*** EXERCISE DATA ***

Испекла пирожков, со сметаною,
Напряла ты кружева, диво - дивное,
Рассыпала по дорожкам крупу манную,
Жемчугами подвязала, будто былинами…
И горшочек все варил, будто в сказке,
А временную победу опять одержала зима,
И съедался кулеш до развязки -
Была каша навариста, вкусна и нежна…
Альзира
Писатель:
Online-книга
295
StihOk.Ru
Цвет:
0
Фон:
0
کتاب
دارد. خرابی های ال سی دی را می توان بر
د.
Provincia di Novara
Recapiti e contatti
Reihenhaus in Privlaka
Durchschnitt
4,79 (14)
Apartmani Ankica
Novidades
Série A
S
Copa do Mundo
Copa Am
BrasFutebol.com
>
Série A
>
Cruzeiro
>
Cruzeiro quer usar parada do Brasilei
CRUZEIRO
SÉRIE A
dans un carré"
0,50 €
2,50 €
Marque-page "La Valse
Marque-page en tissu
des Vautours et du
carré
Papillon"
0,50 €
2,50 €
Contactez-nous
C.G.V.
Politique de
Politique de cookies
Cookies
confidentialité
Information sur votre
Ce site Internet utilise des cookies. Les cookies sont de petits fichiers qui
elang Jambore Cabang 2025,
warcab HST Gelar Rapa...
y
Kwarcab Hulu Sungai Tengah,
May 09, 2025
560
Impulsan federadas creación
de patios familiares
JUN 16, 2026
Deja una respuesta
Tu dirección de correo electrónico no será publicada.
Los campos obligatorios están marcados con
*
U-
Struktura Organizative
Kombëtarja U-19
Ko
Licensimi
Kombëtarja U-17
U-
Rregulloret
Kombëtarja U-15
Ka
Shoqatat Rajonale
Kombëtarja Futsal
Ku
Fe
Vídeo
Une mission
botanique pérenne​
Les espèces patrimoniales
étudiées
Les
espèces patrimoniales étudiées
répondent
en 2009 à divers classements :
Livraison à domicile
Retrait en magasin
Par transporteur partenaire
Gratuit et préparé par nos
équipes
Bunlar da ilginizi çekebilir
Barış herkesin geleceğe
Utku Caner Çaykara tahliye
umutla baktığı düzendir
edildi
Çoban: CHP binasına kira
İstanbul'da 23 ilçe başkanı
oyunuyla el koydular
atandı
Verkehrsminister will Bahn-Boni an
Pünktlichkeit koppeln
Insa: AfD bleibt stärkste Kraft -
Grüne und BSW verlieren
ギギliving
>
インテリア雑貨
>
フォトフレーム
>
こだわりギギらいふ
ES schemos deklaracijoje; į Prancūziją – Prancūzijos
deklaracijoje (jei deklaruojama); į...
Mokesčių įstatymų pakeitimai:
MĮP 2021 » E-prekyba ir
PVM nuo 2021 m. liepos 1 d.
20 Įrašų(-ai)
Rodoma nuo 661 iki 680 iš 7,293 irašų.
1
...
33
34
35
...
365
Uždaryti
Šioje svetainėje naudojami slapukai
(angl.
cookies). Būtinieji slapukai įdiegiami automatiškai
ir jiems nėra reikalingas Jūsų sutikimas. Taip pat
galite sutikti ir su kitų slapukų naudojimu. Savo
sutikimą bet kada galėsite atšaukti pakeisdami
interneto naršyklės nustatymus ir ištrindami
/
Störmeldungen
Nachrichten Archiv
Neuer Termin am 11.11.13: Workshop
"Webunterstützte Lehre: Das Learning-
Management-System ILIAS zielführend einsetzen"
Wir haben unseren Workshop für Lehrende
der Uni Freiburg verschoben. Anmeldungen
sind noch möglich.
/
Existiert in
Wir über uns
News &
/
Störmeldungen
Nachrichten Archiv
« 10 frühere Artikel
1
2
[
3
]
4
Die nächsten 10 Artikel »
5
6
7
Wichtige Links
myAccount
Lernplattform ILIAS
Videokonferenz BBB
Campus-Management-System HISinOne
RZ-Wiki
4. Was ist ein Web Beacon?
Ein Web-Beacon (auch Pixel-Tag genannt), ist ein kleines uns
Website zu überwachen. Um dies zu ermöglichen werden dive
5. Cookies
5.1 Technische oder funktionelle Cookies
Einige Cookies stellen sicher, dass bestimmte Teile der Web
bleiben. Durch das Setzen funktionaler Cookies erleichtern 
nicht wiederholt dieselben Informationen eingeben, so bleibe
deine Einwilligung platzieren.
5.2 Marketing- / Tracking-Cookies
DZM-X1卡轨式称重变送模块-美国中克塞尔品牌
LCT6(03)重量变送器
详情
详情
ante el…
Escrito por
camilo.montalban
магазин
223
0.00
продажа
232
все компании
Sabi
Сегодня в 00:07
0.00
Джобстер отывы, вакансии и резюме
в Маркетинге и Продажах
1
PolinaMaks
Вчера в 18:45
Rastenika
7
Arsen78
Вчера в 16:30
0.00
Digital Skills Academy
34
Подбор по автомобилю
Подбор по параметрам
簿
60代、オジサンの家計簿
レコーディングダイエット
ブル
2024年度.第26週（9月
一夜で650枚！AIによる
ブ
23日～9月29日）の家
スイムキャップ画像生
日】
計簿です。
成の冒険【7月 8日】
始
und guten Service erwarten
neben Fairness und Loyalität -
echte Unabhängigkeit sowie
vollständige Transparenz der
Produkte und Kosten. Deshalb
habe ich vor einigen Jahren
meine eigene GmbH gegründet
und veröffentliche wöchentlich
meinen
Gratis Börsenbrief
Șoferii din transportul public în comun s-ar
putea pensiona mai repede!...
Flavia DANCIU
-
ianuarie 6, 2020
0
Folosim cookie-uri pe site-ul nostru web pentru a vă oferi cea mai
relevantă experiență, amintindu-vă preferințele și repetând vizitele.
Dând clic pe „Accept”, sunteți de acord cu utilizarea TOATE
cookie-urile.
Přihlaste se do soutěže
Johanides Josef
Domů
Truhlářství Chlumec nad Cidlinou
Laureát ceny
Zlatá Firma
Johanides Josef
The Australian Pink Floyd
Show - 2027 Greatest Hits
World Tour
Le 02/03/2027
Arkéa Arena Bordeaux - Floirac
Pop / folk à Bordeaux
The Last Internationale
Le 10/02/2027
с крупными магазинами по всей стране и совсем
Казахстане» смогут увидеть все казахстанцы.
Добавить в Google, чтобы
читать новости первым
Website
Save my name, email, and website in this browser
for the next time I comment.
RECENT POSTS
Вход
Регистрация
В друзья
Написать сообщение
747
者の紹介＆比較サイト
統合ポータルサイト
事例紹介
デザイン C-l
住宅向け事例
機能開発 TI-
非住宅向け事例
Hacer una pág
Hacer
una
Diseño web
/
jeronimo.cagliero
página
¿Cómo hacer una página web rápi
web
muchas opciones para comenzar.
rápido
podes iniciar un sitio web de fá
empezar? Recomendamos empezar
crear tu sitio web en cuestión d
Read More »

*** End of EXERCISE DATA ***

> TASK PROMPT: Within the material above, transcribe exactly the lines that run from the line holding "Escrito por" through the line holding "Folosim cookie-uri pe".

> OUTPUT OF THE TASK:
Escrito por
camilo.montalban
магазин
223
0.00
продажа
232
все компании
Sabi
Сегодня в 00:07
0.00
Джобстер отывы, вакансии и резюме
в Маркетинге и Продажах
1
PolinaMaks
Вчера в 18:45
Rastenika
7
Arsen78
Вчера в 16:30
0.00
Digital Skills Academy
34
Подбор по автомобилю
Подбор по параметрам
簿
60代、オジサンの家計簿
レコーディングダイエット
ブル
2024年度.第26週（9月
一夜で650枚！AIによる
ブ
23日～9月29日）の家
スイムキャップ画像生
日】
計簿です。
成の冒険【7月 8日】
始
und guten Service erwarten
neben Fairness und Loyalität -
echte Unabhängigkeit sowie
vollständige Transparenz der
Produkte und Kosten. Deshalb
habe ich vor einigen Jahren
meine eigene GmbH gegründet
und veröffentliche wöchentlich
meinen
Gratis Börsenbrief
Șoferii din transportul public în comun s-ar
putea pensiona mai repede!...
Flavia DANCIU
-
ianuarie 6, 2020
0
Folosim cookie-uri pe site-ul nostru web pentru a vă oferi cea mai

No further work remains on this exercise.